Des plaintes parfois futiles    

Si certains juges se font parfois taper sur les doigts avec raison, d’autres font souvent l’objet de plaintes frivoles de citoyens mécontents. Voici quelques exemples.

Non, le juge ne dormait pas

Dans une plainte datant du printemps 2017, un citoyen lançait des accusations graves : en plus d’être arrivé en retard à une audience des petites créances, le juge « a dormi pendant les trois quarts du temps ».

Si elle s’était avérée, la faute aurait pu être sévèrement punie. Sauf qu’en écoutant les enregistrements, le Conseil de la magistrature a vite compris que ce n’était pas le cas. 

« Il échange constamment avec [les parties], il écoute attentivement [...], il pose des questions pour bien comprendre les explications de chacun, et ce, jusqu’à la fin », a noté le Conseil en rejetant la plainte, en mentionnant que le juge visé aurait pu s’excuser pour son retard.

« Ça va mal finir pour vous »

Un juge peut dire à un justiciable « ça va mal finir pour vous », surtout lorsqu’il a face à lui quelqu’un qui tient un discours similaire aux « citoyens souverains » qui estiment ne pas avoir à respecter les lois.

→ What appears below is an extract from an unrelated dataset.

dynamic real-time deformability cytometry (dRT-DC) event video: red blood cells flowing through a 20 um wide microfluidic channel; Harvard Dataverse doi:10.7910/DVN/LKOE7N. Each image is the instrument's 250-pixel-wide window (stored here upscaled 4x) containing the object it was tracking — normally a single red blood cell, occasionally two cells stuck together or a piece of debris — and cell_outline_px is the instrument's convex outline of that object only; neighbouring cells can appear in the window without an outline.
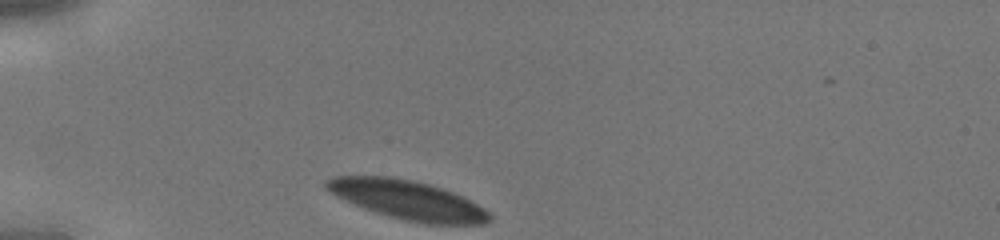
{"species": "human", "species_latin": "Homo sapiens", "temperature_condition": "cold", "stored_images_in_passage": 26, "camera_frame_rate_fps": 3000, "um_per_image_px": 0.085, "donor": {"sex": "male"}, "frame": {"image": 1, "passage_image": 1, "time_ms": 0.0, "image_size_px": [1000, 240], "cell_outline_px": [[492, 220], [484, 224], [428, 224], [404, 220], [388, 216], [364, 208], [336, 196], [328, 192], [324, 188], [324, 180], [332, 176], [388, 176], [412, 180], [428, 184], [452, 192], [484, 208], [492, 216]], "centroid_in_image_um": [34.6, 16.99], "position_along_channel_um": 50.4, "area_um2": 36.99}}
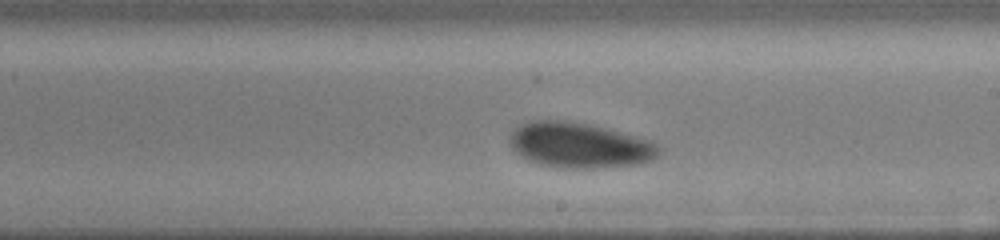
{"frame": {"image": 2, "passage_image": 15, "time_ms": 4.667, "image_size_px": [1000, 240], "cell_outline_px": [[660, 152], [652, 160], [636, 164], [596, 168], [560, 168], [540, 164], [520, 156], [508, 144], [508, 136], [520, 124], [532, 120], [564, 120], [592, 124], [648, 140], [656, 144], [660, 148]], "centroid_in_image_um": [49.2, 12.34], "position_along_channel_um": 239.8, "area_um2": 39.42}}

« Je possède une personnalité juridique [...], je ne souhaite pas prendre connaissance de ma personnalité juridique », a lancé le plaignant à un juge l’an passé.

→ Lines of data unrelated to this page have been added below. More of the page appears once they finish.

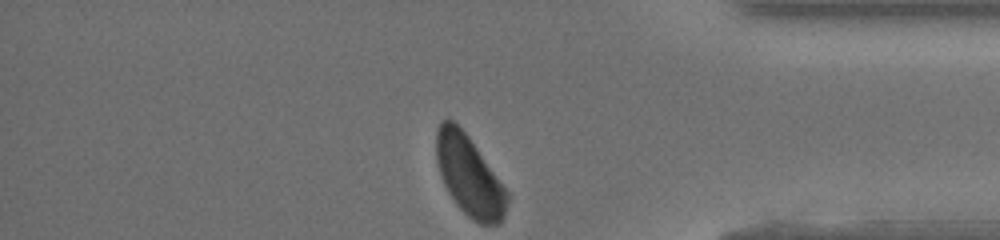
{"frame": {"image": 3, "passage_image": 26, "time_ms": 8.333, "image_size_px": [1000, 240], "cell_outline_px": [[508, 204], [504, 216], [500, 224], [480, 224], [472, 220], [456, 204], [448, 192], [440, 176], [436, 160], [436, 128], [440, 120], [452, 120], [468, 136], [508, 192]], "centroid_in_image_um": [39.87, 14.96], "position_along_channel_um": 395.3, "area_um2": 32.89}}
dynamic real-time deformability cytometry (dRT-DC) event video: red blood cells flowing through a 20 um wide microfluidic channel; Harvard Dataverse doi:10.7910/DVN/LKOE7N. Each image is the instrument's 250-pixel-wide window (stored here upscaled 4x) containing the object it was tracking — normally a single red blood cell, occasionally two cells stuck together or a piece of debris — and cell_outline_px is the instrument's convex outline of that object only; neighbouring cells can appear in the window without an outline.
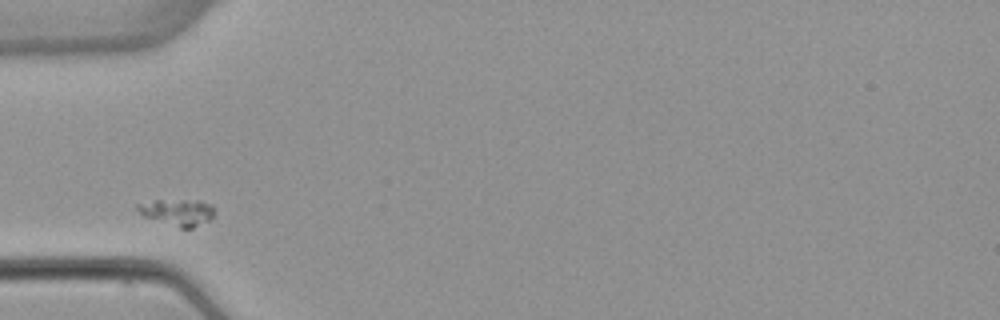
{"species": "common noctule bat (a hibernating species)", "species_latin": "Nyctalus noctula", "temperature_condition": "warm", "stored_images_in_passage": 1, "camera_frame_rate_fps": 3000, "um_per_image_px": 0.085, "animal": {"sex": "female", "body_mass_g": 22.7, "forearm_length_mm": 54.2}, "frame": {"image": 1, "passage_image": 1, "time_ms": 0.0, "image_size_px": [1000, 320], "cell_outline_px": [[212, 220], [192, 228], [180, 228], [144, 216], [136, 212], [136, 204], [156, 200], [200, 200], [212, 204]], "centroid_in_image_um": [15.08, 18.03], "position_along_channel_um": 69.9, "area_um2": 11.96}}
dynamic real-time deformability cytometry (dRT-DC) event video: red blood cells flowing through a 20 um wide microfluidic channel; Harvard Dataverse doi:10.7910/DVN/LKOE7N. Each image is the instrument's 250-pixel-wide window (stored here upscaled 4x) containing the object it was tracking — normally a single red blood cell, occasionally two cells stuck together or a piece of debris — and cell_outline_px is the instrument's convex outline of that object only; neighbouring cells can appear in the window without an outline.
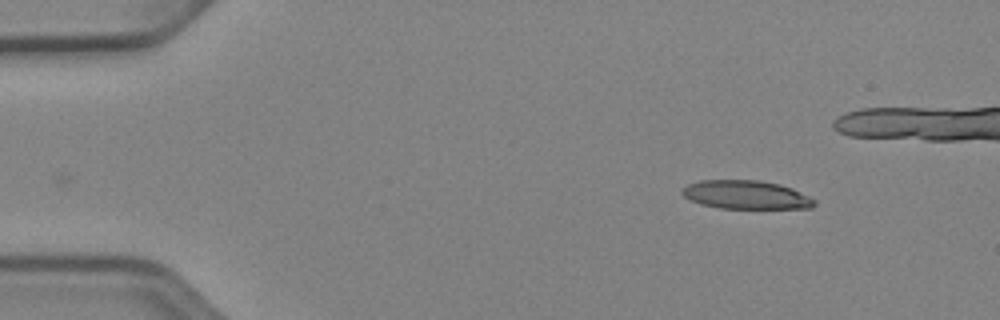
{"species": "Egyptian fruit bat (a non-hibernating species)", "species_latin": "Rousettus aegyptiacus", "temperature_condition": "cold", "stored_images_in_passage": 37, "camera_frame_rate_fps": 3000, "um_per_image_px": 0.085, "animal": {"sex": "female"}, "frame": {"image": 1, "passage_image": 1, "time_ms": 0.0, "image_size_px": [1000, 320], "cell_outline_px": [[816, 204], [812, 208], [720, 208], [700, 204], [684, 196], [680, 192], [680, 188], [688, 184], [700, 180], [760, 180], [780, 184], [792, 188], [816, 200]], "centroid_in_image_um": [63.4, 16.55], "position_along_channel_um": 21.6, "area_um2": 22.08}}
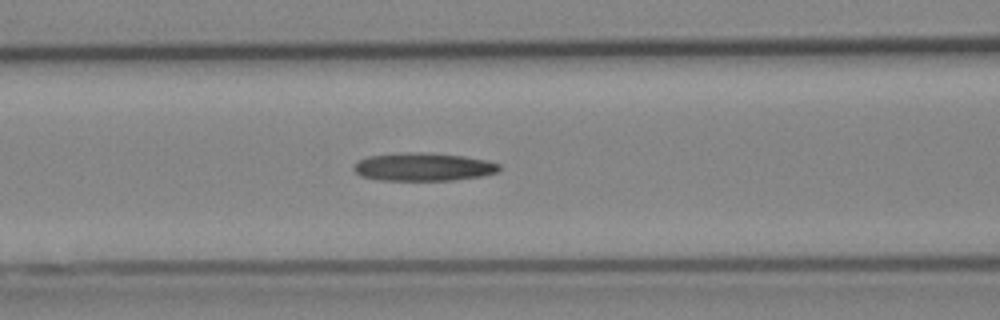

Alors que l’audience ne devait servir qu’à fixer une prochaine date de cour, le plaignant s’est lancé dans un long monologue. Le tout s’est terminé quand l’homme a dû être escorté hors de la salle par un constable spécial.

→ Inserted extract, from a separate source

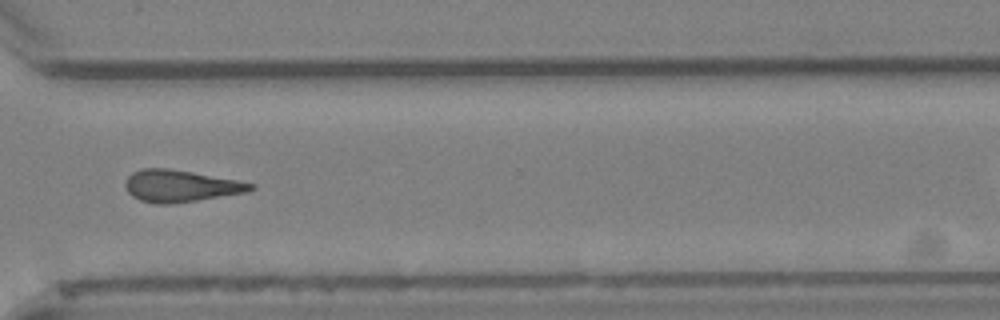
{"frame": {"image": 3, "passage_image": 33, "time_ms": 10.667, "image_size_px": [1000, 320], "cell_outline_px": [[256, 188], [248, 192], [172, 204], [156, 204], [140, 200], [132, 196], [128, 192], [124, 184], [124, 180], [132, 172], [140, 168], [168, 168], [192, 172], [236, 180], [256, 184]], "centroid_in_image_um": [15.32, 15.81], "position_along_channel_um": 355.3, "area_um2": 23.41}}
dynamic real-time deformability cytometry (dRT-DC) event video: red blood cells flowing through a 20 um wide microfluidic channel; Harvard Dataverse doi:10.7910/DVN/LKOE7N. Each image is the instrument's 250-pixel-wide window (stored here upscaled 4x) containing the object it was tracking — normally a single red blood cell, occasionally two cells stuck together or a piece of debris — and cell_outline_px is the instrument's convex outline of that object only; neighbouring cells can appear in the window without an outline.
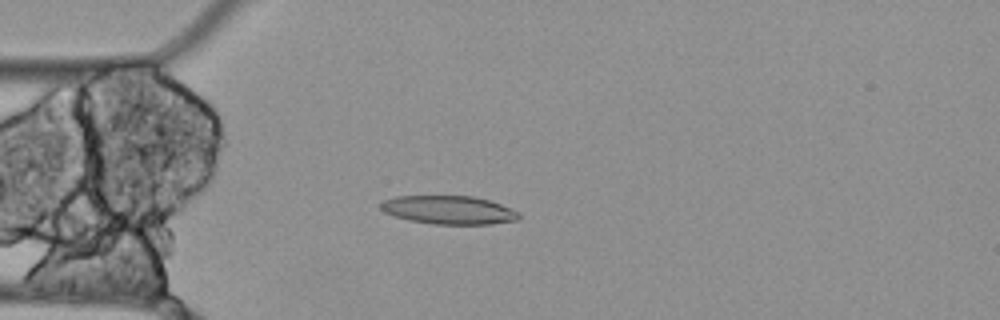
{"species": "Egyptian fruit bat (a non-hibernating species)", "species_latin": "Rousettus aegyptiacus", "temperature_condition": "cold", "stored_images_in_passage": 56, "camera_frame_rate_fps": 3000, "um_per_image_px": 0.085, "animal": {"sex": "female"}, "frame": {"image": 1, "passage_image": 15, "time_ms": 4.667, "image_size_px": [1000, 320], "cell_outline_px": [[520, 216], [516, 220], [492, 224], [432, 224], [408, 220], [384, 212], [380, 208], [380, 204], [384, 200], [396, 196], [472, 196], [488, 200], [500, 204], [520, 212]], "centroid_in_image_um": [38.14, 17.85], "position_along_channel_um": 46.9, "area_um2": 22.83}}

Mécontent, l’homme a porté plainte contre le juge, mais, rapidement, le Conseil a déterminé que le plaignant était « le seul responsable de la situation dans laquelle il s’est placé ».

« Fermez-la svp »

Dire à quelqu’un en salle d’audience de se la fermer n’est jamais une bonne idée pour un juge, qui doit en tout temps agir avec sérénité et dignité. Sauf que parfois, la situation le commande, a tranché le Conseil de la magistrature en novembre 2018.

Cette décision concernait un plaignant qui, lors d’une audience, levait le ton et interrompait l’avocat adverse. Sur un « ton ferme, mais calme », le juge lui a alors dit : « Fermez-la s’il vous plaît. » Le reste de l’audience a été houleux, le plaignant s’insurgeant à plusieurs reprises.

Ainsi, même si un juge ne devrait « en aucune circonstance » parler ainsi à une personne en face de lui, dans ce cas et vu la difficulté de contrôler le plaignant, le Conseil a déterminé qu’il n’était pas nécessaire d’aller plus loin, et a rejeté la plainte.

 Une solution serait d’élargir le spectre de mesures qui peuvent être prises contre un juge fautif. Pour le moment, entre la réprimande et la destitution, il n’y a pas d’entre-deux, si bien que deux fautes bien différentes peuvent aboutir au même résultat. Selon le professeur Noreau, le Conseil devrait pouvoir ordonner aux juges de suivre des formations ou imposer une suspension. Quand un magistrat commet une bourde, il faut distinguer la « connerie » de la maladresse, illustre-t-il.